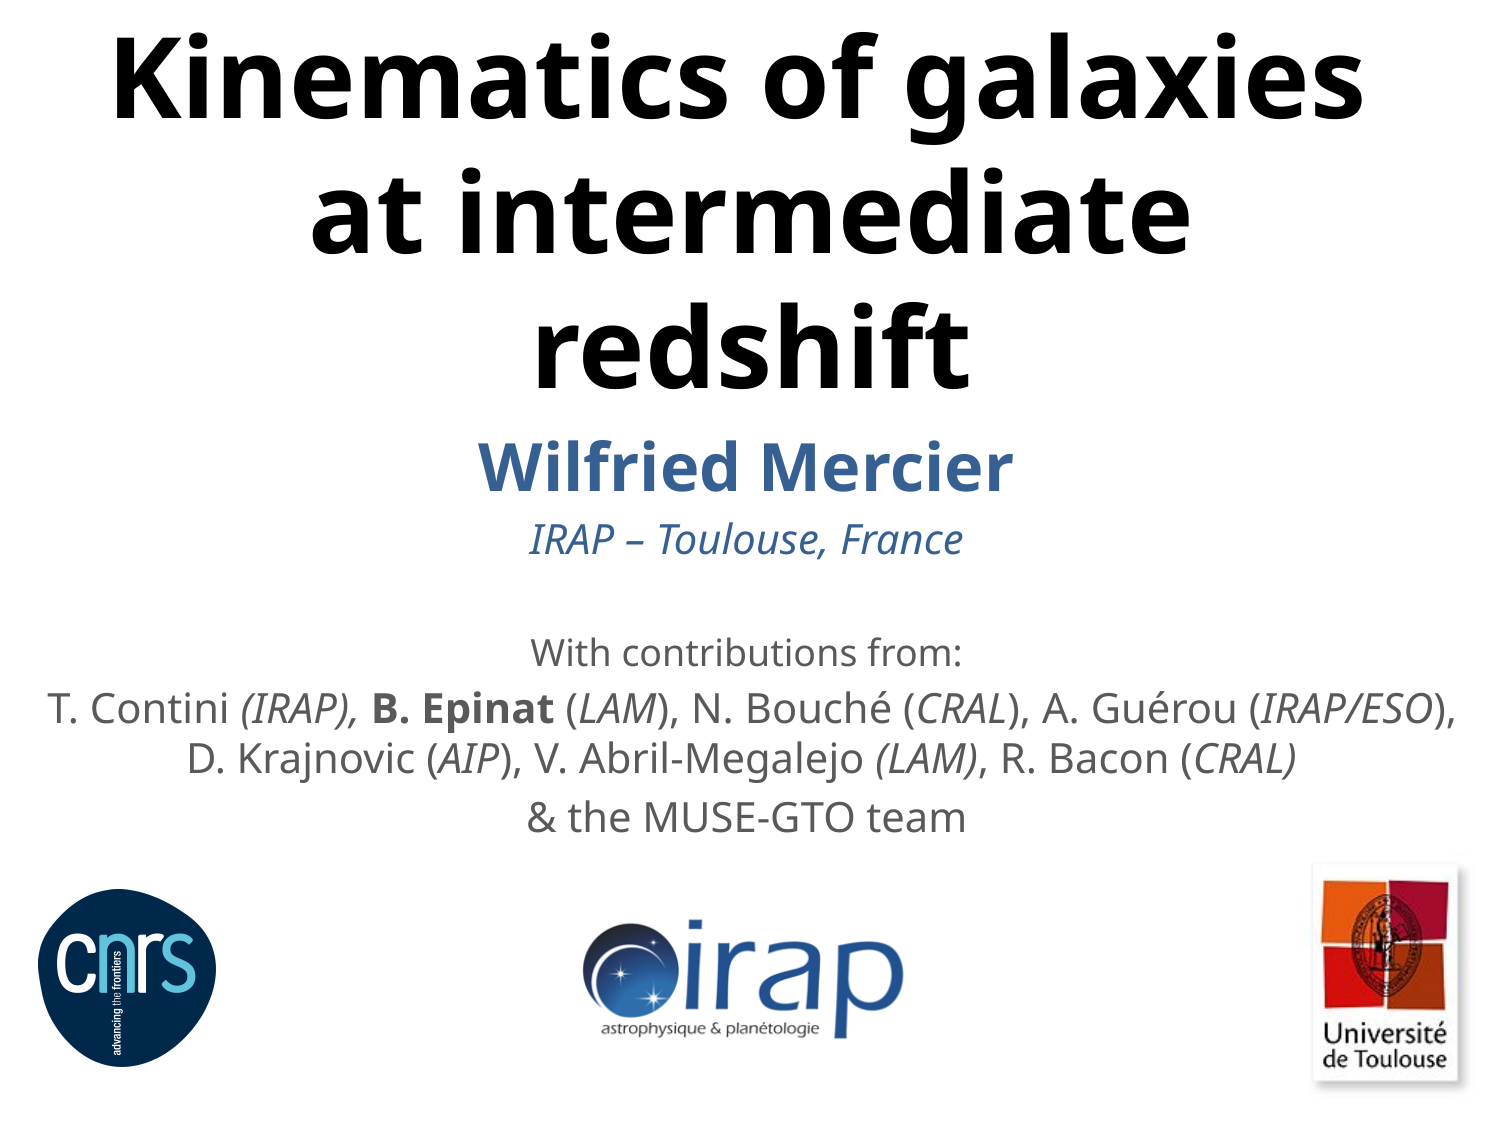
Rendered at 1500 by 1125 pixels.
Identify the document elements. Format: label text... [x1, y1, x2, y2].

picture [578, 888, 918, 1067]
subtitle Wilfried Mercier IRAP – Toulouse, France With contributions from: T. Contini (IRAP), B. Epinat (LAM), N. Bouché (CRAL), A. Guérou (IRAP/ESO), D. Krajnovic (AIP), V. Abril-Megalejo (LAM), R. Bacon (CRAL) & the MUSE-GTO team [14, 416, 1479, 857]
title Kinematics of galaxies at intermediate redshift [66, 0, 1436, 416]
picture [38, 888, 216, 1067]
picture [1275, 828, 1500, 1125]
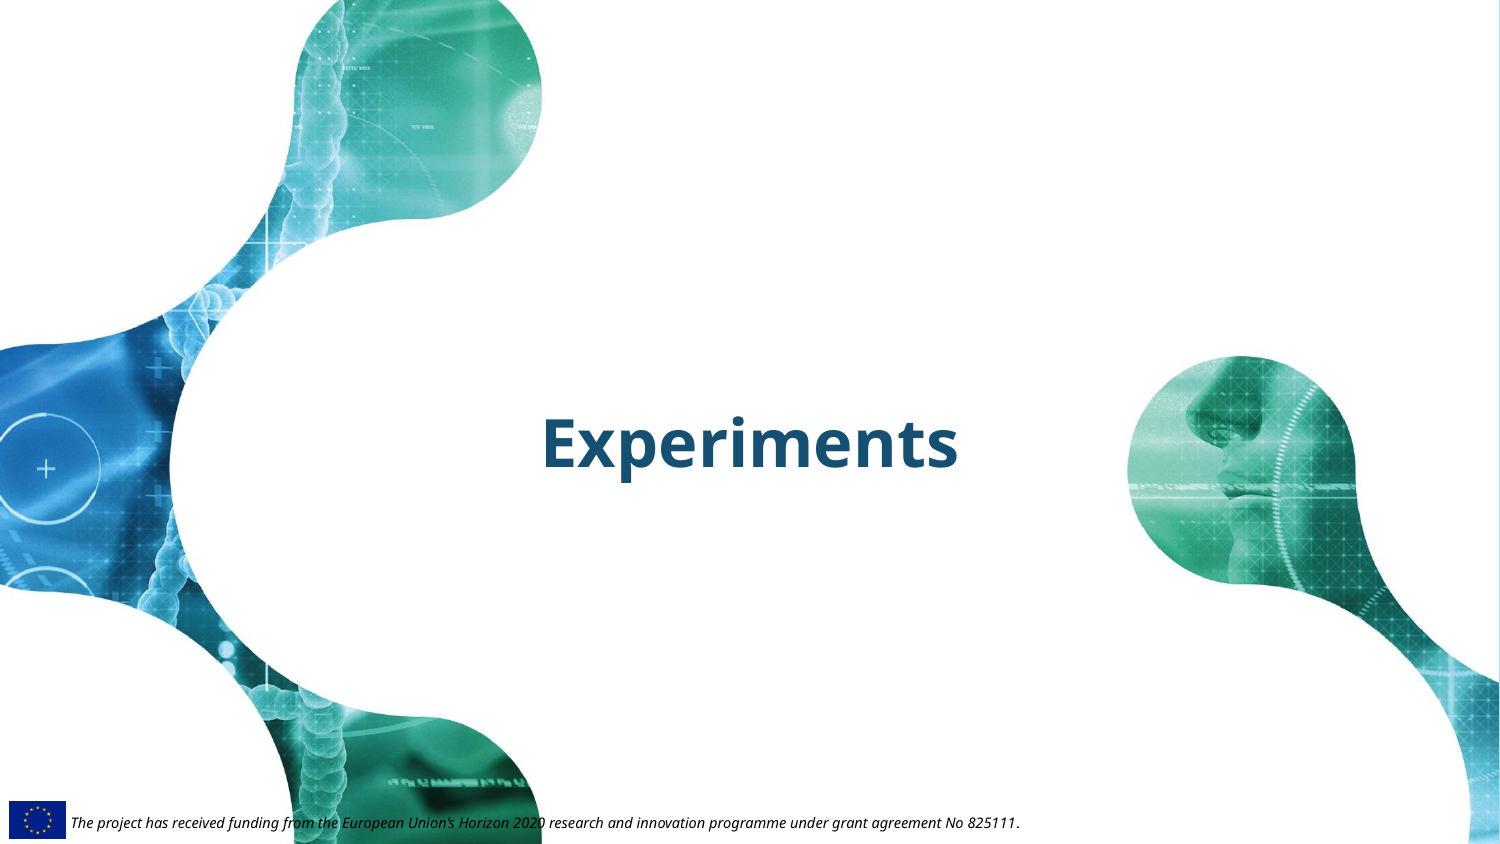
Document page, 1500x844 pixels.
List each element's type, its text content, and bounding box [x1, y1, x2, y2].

picture [0, 0, 1499, 844]
title Experiments [359, 364, 1141, 528]
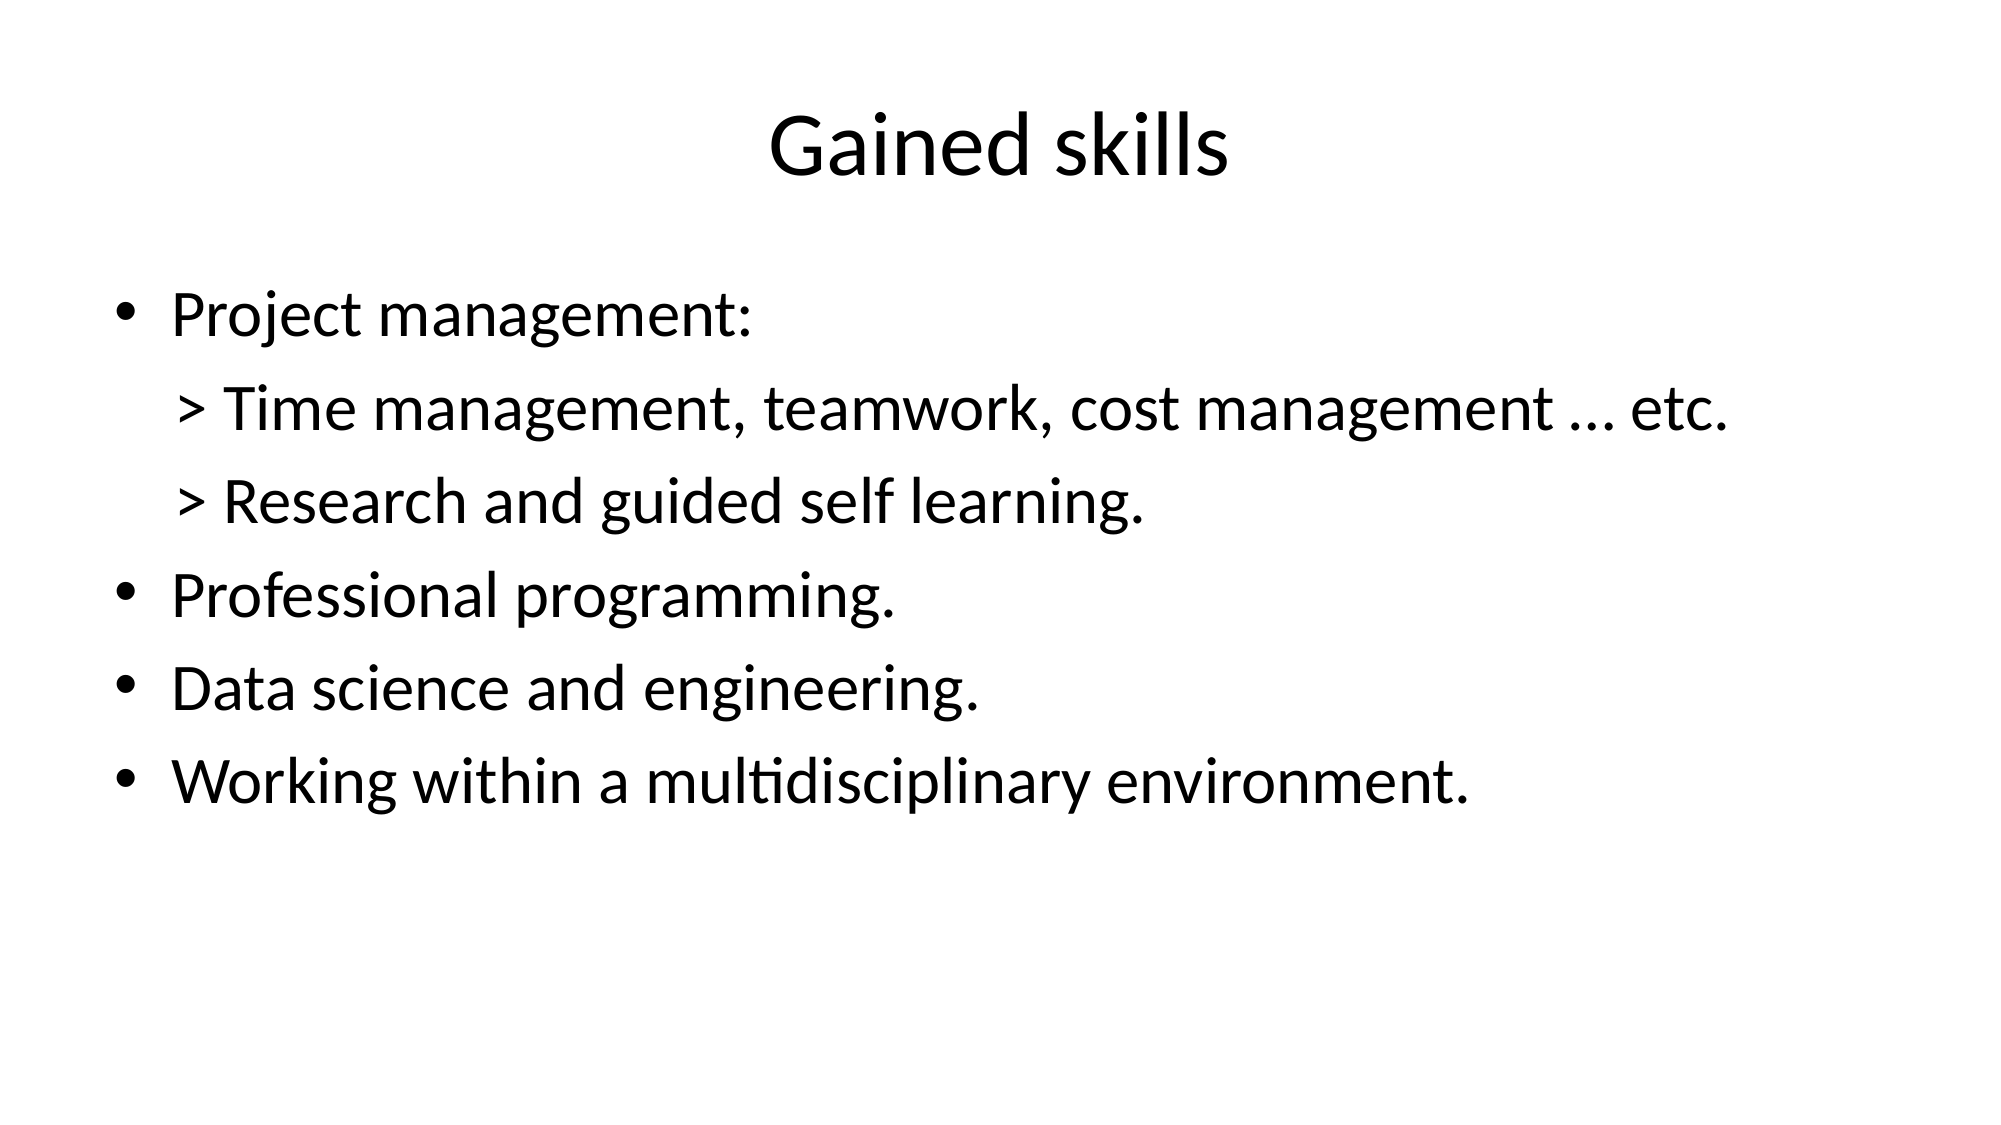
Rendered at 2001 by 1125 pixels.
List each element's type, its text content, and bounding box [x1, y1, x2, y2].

list Project management: > Time management, teamwork, cost management … etc. > Research and guided self learning. Professional programming. Data science and engineering. Working within a multidisciplinary environment. [99, 262, 1900, 1005]
title Gained skills [99, 45, 1900, 233]
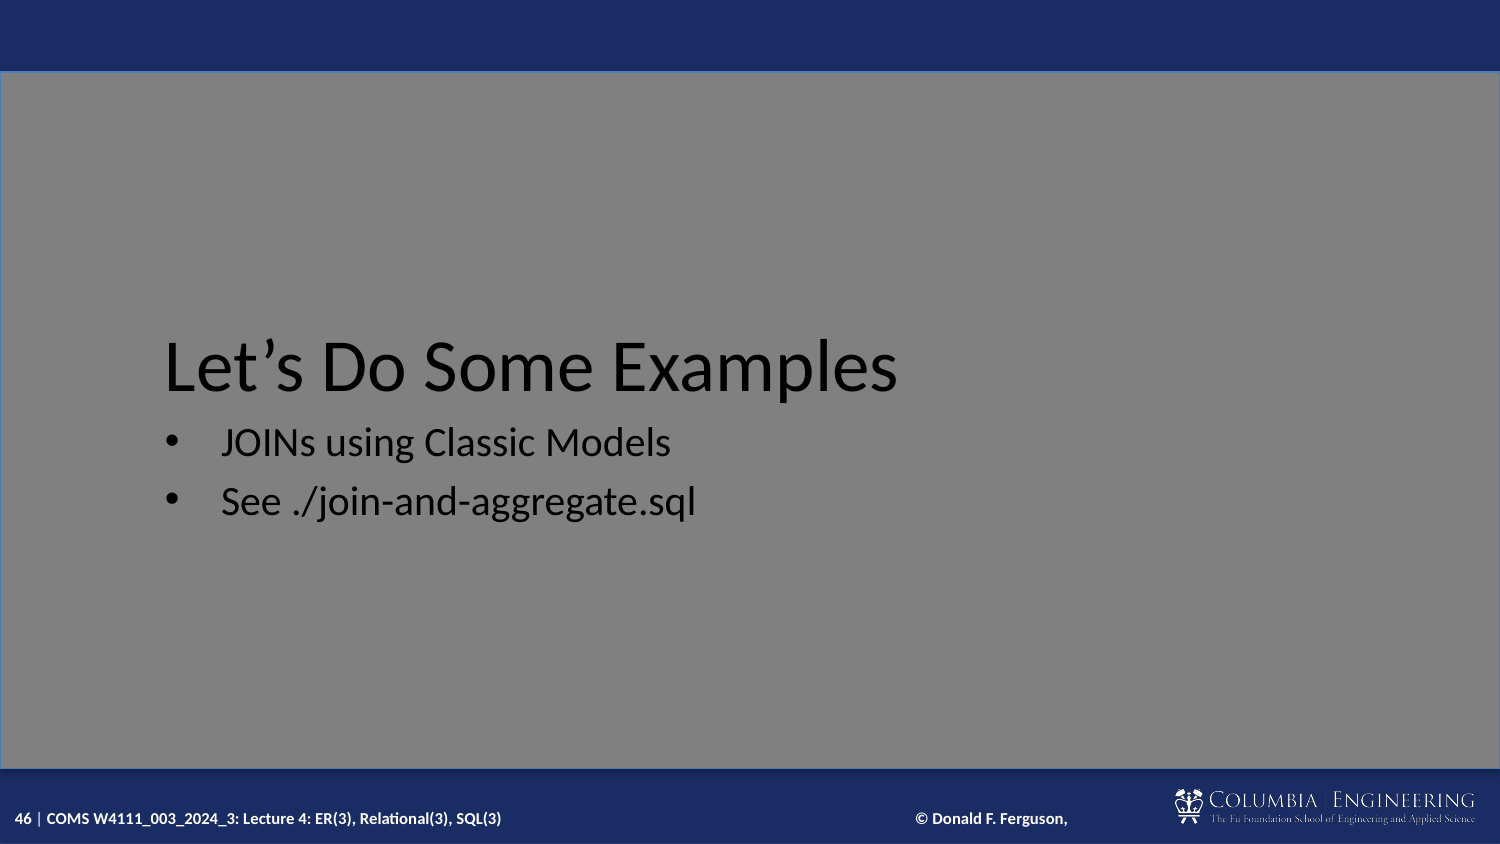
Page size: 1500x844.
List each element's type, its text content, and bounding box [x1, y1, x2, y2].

▶ **Exercise objective**: Retype, please, exactly the lines that begin with the one containing "Rendered at 2001 by 1125 pixels." and end at the last line of the entries above, both included, leaving out pictures.

▶ **Answer space**:
Rendered at 2001 by 1125 pixels.
List each element's type, its text content, and bounding box [x1, y1, x2, y2].

list Project management: > Time management, teamwork, cost management … etc. > Research and guided self learning. Professional programming. Data science and engineering. Working within a multidisciplinary environment. [99, 262, 1900, 1005]
title Gained skills [99, 45, 1900, 233]
Page size: 1500x844.
List each element's type, its text content, and bounding box [x1, y1, x2, y2].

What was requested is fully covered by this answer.